-------- Passage shown --------

Brines

Extraction of lithium from brine consists of a series of physical and chemical reactions for a final product that contains lithium. Brines are essentially large lakes or ponds that occupy thousands of acres and that contain a variety of minerals and rocks. These brines occur naturally in different parts of the world, with a high recurrence in South America, where Argentina, Bolivia, and Chile all congregate to form what is known as the “Lithium Triangle”.

Lithium extraction from brine consists of a series of evaporation and solid-liquid separation methods. Different techniques are employed, but the standard practice is as follows:

1. The brine, which contains lithium among other dissolved minerals, is initially pumped into large, shallow ponds. Here, it is subjected to continuous solar heat, which gradually evaporates the water content. This evaporation process is extensively slow, typically requiring upwards of a year to complete, depending on climatic conditions. The objective is to progressively concentrate the dissolved minerals as the water volume decreases.
2. Evaporation continues until the lithium concentration within the brine reaches approximately 6,000 milligrams per kilogram (mg/kg). At this concentration level, lithium makes up about 0.6% of the brine’s total mass (considering that 10,000 mg/kg would correspond to 1% of the mass). This specific concentration is targeted to optimize the efficiency of subsequent purification steps.

--------

* Task A *
According to the passage on lithium brines, which three countries form the "Lithium Triangle"?
* Task B *
Please print the part of the passage on lithium brines starting with "1. The brine, which" and going on through "subsequent purification steps.", word for word.

-------- Listed entries --------

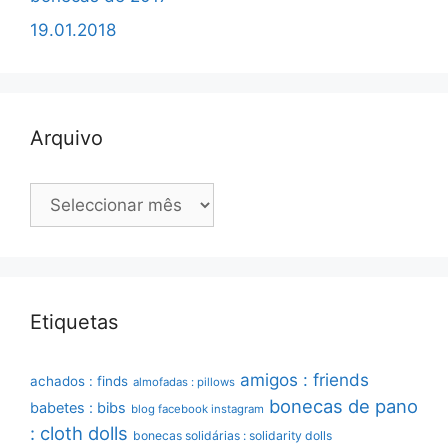
19.01.2018
Arquivo
Arquivo
Etiquetas
amigos : friends
achados : finds
almofadas : pillows
bonecas de pano
babetes : bibs
blog facebook instagram
: cloth dolls
bonecas solidárias : solidarity dolls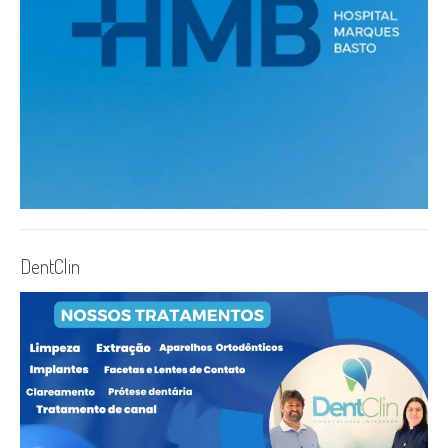
DentClin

--------

* Your response A *
Argentina, Bolivia, and Chile.

* Your response B *
1. The brine, which contains lithium among other dissolved minerals, is initially pumped into large, shallow ponds. Here, it is subjected to continuous solar heat, which gradually evaporates the water content. This evaporation process is extensively slow, typically requiring upwards of a year to complete, depending on climatic conditions. The objective is to progressively concentrate the dissolved minerals as the water volume decreases.
2. Evaporation continues until the lithium concentration within the brine reaches approximately 6,000 milligrams per kilogram (mg/kg). At this concentration level, lithium makes up about 0.6% of the brine’s total mass (considering that 10,000 mg/kg would correspond to 1% of the mass). This specific concentration is targeted to optimize the efficiency of subsequent purification steps.